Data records
==========

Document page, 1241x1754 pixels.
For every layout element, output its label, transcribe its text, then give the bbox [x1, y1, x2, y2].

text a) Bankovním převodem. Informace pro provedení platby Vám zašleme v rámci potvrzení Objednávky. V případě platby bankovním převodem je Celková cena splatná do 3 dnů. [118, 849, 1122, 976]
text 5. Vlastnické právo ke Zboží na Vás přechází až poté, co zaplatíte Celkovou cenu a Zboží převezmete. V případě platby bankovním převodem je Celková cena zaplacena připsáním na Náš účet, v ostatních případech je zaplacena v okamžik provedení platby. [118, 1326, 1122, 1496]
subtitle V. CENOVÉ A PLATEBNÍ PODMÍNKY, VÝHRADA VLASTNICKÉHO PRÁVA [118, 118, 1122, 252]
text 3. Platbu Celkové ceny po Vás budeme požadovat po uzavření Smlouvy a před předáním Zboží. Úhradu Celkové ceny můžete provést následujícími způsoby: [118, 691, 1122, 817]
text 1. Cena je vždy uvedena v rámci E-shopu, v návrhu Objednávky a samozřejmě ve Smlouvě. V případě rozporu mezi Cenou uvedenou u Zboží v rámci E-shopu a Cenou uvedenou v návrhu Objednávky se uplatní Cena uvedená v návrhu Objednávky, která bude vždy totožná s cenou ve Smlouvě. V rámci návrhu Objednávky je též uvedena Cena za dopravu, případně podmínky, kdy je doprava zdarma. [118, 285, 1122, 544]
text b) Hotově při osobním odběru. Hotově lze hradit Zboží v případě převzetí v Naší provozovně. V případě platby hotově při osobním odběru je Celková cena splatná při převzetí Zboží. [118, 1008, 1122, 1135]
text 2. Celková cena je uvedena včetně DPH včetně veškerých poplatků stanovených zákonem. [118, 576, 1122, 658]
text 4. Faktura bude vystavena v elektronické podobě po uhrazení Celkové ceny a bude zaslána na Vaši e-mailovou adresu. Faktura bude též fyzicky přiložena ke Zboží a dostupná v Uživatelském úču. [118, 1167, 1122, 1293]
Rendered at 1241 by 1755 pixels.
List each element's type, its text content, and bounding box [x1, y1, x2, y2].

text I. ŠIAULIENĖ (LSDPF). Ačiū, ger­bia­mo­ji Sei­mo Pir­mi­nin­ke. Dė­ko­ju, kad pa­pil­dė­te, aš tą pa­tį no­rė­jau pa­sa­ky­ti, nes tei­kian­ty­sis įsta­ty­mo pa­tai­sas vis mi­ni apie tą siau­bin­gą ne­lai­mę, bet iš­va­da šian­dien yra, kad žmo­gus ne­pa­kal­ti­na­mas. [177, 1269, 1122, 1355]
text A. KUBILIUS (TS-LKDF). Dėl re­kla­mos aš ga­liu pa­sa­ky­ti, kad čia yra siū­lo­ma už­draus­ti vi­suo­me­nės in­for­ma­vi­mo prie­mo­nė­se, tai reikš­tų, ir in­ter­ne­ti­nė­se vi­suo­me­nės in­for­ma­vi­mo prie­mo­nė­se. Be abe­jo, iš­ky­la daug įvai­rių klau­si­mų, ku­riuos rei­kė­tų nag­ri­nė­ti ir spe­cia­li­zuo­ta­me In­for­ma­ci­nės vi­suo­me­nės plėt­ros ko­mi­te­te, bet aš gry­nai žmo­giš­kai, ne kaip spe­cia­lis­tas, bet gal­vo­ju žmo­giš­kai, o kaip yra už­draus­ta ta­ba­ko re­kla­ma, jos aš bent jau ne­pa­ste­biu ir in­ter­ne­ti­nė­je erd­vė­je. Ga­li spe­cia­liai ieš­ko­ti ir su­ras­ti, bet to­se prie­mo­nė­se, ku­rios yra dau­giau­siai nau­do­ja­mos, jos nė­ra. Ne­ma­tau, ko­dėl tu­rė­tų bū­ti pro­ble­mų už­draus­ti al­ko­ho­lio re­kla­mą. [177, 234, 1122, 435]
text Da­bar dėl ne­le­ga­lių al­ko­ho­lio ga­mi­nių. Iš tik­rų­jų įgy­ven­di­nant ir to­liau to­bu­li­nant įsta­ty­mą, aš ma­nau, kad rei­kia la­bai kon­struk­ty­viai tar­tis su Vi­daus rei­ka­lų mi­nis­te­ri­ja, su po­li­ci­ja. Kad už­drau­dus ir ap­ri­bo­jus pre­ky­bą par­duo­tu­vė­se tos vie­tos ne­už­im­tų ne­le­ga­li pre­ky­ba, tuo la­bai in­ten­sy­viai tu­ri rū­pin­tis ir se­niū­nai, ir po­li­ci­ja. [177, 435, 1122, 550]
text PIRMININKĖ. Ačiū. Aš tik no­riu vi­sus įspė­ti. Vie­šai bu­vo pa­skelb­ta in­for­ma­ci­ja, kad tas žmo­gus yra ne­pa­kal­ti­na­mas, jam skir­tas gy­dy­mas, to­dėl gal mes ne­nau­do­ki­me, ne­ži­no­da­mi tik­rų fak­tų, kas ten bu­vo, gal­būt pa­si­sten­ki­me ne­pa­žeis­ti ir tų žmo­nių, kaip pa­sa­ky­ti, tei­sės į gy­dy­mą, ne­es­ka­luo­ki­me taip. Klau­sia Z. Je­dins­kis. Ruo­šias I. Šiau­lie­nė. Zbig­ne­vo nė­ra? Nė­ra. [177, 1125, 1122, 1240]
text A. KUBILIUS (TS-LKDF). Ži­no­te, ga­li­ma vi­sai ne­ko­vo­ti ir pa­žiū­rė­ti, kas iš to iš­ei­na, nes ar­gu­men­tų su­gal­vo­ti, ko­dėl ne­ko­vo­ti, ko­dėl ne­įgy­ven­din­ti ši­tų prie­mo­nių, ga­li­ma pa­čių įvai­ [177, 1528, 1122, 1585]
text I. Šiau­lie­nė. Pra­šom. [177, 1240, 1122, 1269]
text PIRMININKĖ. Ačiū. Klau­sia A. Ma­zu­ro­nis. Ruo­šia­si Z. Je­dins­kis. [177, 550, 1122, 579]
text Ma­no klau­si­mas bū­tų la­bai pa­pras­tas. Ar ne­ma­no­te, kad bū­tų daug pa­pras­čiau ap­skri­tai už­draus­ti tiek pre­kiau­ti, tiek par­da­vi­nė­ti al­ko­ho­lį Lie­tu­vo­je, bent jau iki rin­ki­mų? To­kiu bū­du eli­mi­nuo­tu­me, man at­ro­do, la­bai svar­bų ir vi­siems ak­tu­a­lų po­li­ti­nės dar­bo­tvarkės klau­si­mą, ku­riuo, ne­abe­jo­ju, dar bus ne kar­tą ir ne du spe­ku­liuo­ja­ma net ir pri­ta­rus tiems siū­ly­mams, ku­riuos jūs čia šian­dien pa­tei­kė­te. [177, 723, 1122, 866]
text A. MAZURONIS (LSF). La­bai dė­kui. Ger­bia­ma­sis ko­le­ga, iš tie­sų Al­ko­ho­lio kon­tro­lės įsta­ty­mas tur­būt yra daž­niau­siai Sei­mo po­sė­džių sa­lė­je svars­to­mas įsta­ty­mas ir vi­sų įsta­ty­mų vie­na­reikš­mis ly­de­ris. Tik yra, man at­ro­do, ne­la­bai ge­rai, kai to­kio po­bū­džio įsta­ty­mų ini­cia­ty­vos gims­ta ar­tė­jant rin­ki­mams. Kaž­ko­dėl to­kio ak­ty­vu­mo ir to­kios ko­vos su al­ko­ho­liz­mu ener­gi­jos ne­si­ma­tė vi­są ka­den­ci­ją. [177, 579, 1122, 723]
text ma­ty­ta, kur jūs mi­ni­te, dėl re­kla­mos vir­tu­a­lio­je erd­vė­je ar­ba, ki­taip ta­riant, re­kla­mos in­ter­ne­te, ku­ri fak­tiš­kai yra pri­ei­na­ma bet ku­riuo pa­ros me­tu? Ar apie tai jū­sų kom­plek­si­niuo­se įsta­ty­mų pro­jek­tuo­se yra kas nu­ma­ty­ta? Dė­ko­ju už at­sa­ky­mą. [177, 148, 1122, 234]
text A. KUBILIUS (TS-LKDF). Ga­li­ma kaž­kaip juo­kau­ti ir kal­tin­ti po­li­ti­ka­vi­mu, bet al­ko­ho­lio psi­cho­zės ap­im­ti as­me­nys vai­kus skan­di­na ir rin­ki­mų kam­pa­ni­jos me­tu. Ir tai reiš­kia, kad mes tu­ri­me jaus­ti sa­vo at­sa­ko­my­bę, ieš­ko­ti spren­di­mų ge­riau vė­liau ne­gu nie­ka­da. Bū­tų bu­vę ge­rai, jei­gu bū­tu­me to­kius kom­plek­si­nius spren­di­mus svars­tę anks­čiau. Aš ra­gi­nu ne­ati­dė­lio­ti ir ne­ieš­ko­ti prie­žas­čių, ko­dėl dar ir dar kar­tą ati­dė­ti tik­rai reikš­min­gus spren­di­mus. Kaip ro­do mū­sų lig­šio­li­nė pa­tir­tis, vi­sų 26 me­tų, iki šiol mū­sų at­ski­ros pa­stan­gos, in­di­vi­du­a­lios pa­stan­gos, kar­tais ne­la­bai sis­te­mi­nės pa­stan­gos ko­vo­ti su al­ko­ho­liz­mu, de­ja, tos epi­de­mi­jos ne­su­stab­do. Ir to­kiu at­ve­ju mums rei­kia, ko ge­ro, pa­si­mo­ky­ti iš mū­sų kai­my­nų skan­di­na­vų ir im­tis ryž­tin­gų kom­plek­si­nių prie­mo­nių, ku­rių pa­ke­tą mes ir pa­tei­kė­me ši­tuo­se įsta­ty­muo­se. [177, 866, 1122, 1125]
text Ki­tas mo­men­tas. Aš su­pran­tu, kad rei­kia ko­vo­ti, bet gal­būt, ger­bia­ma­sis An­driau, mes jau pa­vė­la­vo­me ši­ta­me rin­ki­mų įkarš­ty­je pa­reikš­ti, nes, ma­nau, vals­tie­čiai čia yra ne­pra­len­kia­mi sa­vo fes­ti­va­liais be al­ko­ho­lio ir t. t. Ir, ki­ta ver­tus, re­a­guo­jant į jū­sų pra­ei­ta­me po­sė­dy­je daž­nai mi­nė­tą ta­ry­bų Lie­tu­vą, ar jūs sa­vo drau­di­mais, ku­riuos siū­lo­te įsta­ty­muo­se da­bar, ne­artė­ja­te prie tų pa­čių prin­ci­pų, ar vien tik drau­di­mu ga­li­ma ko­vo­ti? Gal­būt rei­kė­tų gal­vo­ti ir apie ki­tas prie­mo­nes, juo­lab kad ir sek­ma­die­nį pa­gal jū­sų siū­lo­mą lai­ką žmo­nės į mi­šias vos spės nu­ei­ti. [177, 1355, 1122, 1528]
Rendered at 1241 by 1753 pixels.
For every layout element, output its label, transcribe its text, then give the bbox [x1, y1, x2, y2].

==========

TASK REQUIREMENTS: Locate every line in the entries above that contains the string "taip" and copy each one out. Case counts when matching.

EXERCISE RESPONSE:
text PIRMININKĖ. Ačiū. Aš tik no­riu vi­sus įspė­ti. Vie­šai bu­vo pa­skelb­ta in­for­ma­ci­ja, kad tas žmo­gus yra ne­pa­kal­ti­na­mas, jam skir­tas gy­dy­mas, to­dėl gal mes ne­nau­do­ki­me, ne­ži­no­da­mi tik­rų fak­tų, kas ten bu­vo, gal­būt pa­si­sten­ki­me ne­pa­žeis­ti ir tų žmo­nių, kaip pa­sa­ky­ti, tei­sės į gy­dy­mą, ne­es­ka­luo­ki­me taip. Klau­sia Z. Je­dins­kis. Ruo­šias I. Šiau­lie­nė. Zbig­ne­vo nė­ra? Nė­ra. [177, 1125, 1122, 1240]
text ma­ty­ta, kur jūs mi­ni­te, dėl re­kla­mos vir­tu­a­lio­je erd­vė­je ar­ba, ki­taip ta­riant, re­kla­mos in­ter­ne­te, ku­ri fak­tiš­kai yra pri­ei­na­ma bet ku­riuo pa­ros me­tu? Ar apie tai jū­sų kom­plek­si­niuo­se įsta­ty­mų pro­jek­tuo­se yra kas nu­ma­ty­ta? Dė­ko­ju už at­sa­ky­mą. [177, 148, 1122, 234]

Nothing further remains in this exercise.